We’re still in the middle of the lockdown, and no one is certain when America can safely reopen. But, whenever we do, this tool will be crucial in keeping the second wave of community transmission under control. If these private companies didn’t step up, sooner or later, the government would’ve come up with its own surveillance apparatus, and the government’s record on protecting civil liberties while conducting surveillance is certainly very poor. So, then, this collaboration with Apple and Google is a much better alternative.

Governments around the world have already been actively collecting an enormous amount of data on their citizens with little to no concern for privacy.

In Israel, for example, authorities locate those who have tested positive and enforce a two-week quarantine by monitoring their geolocation data. Poland uses a smartphone app called Home Quarantine that reports geolocation and facial recognition data and even requires its users to send selfies to the government to prove they’re home. Meanwhile, South Korea gathers GPS tracking, credit card records, and surveillance video data, even publishing the locations of infected citizens on a government website.

And while some may argue such drastic measures might be necessary in such desperate times as these, it’s highly unlikely the U.S. government would scale back these expansions of its power once everything subsides. After all, the United States has a very concerning history when it comes to limiting and sunsetting surveillance authorities and programs that it implements.

Following 9/11, for instance, the U.S. government passed laws that violated constitutional privacy rights, and we’re still reforming them. Just last month, Department of Justice Inspector General Michael Horowitz made the astonishing disclosure that FBI records were insufficient to support the foreign intelligence surveillance applications that were granted.

Surveillance is a very bad dinner guest, and it always hangs around way too long.
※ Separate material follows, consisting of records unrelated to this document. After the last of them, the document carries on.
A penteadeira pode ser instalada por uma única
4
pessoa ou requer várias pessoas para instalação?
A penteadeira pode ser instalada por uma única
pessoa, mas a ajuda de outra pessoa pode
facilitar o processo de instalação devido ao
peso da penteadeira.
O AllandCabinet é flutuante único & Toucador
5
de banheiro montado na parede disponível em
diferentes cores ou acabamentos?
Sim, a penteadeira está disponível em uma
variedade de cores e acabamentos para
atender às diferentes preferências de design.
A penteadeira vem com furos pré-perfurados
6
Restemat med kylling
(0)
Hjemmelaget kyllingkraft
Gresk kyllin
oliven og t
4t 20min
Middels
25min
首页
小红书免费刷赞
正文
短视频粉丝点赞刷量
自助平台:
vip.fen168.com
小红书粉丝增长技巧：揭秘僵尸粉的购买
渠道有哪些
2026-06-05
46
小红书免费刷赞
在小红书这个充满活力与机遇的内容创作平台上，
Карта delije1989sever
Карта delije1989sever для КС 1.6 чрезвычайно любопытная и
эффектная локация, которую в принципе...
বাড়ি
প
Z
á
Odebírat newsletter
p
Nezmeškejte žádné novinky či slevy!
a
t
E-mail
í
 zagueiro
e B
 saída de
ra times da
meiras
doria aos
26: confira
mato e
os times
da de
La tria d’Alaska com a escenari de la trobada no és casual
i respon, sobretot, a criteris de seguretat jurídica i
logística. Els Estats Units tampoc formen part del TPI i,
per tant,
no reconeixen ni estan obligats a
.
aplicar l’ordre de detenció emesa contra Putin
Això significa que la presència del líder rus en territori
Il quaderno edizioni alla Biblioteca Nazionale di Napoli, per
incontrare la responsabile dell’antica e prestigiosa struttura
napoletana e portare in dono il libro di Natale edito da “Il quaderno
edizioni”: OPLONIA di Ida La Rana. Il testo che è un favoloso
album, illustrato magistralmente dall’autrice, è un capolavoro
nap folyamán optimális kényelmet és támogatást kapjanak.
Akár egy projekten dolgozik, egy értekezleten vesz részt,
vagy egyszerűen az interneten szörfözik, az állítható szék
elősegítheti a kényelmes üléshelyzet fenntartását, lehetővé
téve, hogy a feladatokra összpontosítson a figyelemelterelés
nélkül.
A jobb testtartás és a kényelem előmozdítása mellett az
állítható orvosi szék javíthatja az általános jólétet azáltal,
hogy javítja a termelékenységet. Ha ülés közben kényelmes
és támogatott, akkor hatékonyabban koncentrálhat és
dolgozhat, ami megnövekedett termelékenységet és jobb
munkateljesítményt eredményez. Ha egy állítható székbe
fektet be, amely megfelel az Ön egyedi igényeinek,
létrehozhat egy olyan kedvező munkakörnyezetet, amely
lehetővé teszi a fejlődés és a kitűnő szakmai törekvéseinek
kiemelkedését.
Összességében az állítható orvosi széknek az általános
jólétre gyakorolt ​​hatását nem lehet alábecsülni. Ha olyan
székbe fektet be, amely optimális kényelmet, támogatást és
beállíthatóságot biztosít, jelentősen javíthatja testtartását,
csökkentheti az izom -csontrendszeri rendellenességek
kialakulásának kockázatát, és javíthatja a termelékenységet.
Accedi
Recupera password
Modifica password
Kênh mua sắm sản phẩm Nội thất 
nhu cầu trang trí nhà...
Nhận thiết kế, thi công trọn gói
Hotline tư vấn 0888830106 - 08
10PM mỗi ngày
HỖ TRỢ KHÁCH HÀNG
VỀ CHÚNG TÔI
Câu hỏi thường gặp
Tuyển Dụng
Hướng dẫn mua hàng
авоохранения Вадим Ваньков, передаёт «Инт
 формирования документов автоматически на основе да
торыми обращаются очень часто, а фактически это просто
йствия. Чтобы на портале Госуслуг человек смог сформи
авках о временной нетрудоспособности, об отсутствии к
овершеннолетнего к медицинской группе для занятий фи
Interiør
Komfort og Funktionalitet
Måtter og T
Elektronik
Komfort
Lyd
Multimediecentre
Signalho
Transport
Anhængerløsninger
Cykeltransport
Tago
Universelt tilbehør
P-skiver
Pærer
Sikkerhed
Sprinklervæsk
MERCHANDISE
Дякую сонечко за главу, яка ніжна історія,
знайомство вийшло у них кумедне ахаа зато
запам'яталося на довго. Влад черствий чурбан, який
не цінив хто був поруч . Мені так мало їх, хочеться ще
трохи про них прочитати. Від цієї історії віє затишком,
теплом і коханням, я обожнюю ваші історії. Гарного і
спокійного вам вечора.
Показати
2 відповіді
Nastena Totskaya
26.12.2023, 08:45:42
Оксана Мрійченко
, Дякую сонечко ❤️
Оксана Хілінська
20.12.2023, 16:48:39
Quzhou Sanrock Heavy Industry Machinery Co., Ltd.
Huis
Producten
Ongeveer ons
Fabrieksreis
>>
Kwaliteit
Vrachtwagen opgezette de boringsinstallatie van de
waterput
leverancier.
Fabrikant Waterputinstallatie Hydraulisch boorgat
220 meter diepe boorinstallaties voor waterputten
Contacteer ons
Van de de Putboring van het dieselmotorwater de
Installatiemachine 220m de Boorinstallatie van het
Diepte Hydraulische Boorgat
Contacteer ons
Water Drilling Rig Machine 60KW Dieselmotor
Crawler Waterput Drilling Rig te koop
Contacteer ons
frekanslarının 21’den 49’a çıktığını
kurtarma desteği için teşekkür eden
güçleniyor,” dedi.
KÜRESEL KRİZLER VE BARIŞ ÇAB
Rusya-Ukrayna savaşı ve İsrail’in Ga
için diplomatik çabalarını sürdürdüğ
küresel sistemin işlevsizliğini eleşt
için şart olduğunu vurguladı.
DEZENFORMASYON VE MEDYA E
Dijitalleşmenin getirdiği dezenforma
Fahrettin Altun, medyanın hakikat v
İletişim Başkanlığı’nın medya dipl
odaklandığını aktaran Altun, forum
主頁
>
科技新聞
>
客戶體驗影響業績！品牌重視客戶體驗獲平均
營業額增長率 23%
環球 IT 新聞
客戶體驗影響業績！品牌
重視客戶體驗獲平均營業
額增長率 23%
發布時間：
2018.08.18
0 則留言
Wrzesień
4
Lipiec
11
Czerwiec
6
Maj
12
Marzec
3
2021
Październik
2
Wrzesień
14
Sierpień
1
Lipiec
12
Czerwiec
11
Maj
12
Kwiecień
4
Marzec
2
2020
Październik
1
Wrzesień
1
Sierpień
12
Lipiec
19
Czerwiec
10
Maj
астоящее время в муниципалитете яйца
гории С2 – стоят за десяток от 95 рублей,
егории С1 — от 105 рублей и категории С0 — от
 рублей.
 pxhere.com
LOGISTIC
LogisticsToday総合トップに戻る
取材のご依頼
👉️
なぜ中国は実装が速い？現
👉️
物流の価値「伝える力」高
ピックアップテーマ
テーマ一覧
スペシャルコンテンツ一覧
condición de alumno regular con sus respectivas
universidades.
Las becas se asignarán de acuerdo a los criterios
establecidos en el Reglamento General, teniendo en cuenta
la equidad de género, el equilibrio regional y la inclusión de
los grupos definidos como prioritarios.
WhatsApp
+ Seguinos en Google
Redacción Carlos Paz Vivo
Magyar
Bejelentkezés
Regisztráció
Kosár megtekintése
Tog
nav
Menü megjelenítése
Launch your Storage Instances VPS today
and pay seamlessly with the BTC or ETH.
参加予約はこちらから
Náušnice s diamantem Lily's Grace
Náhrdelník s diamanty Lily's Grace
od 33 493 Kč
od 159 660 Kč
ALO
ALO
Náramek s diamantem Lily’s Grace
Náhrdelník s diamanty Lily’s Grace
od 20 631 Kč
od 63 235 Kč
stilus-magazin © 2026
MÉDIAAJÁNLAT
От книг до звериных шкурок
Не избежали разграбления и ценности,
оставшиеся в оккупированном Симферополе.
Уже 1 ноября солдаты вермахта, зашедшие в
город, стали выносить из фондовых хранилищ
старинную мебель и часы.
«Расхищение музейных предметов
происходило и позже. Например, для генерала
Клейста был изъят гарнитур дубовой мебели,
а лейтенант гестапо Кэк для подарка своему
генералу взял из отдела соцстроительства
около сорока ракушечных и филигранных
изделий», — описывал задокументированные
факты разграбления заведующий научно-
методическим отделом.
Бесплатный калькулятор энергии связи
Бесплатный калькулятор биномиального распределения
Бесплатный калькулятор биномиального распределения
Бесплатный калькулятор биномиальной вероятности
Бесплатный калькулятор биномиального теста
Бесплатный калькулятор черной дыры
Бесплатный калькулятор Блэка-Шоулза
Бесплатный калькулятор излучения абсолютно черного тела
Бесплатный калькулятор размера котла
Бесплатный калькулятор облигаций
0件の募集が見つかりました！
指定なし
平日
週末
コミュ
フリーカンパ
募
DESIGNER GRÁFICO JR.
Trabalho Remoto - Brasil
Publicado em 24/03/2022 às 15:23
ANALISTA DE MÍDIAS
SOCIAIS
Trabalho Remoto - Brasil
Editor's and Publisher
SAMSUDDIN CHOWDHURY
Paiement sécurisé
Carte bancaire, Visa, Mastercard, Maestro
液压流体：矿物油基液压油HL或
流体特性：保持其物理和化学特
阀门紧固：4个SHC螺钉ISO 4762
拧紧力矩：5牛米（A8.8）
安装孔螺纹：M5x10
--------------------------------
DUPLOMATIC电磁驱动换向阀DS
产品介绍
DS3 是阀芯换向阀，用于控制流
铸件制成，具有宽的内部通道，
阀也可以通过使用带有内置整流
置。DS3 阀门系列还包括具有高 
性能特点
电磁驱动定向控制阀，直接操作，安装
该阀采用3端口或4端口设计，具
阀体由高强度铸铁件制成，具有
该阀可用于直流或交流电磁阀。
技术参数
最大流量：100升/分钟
Unfortunately, it looks like the federal government is about to try its own expanded surveillance state on for size. News reports say that Jared Kushner’s team is looking into creating a national coronavirus surveillance team. But, as policymakers in the U.S. develop the infrastructure for the next steps in fighting the pandemic and resuscitating the economy, there are a few civil liberty principles that must be codified first.

First and foremost, we are entitled to transparency.

In the post-9/11 era, we were at war with a country or a certain group of people, and secrets were important to keep. Now, we’re at war with a virus. Complete transparency surrounding the new mechanism of data collection that will be put in place is vital.

Second, there must be a firewall surrounding who has access to the data. And law enforcement agencies shouldn’t have any access, since there’s no reason for them to get their hands on this information.

Third, a sunset provision should be an essential part of any regulation or law that would authorize the data collection. We’re going to win the battle against the coronavirus eventually, and the surveillance tools used to fight it must be dismantled after the fact.

The fourth element to protect privacy is to establish clear guidelines on why certain data is being collected and how it helps in the fight against the pandemic.

Finally, there should be strict data retention requirements. Data that are not needed anymore should be deleted. However, public health officials and researchers can determine the anonymous information they’ll need for their research and to prevent future pandemics.

As we grapple with this historic challenge and decide what kind of role we can allow surveillance to have in our lives, one thing is certain: We simply can’t afford to get the balance of privacy and public health wrong — far too much is at stake.

Ashkhen Kazaryan is the director of civil liberties at TechFreedom and a Young Voices contributor.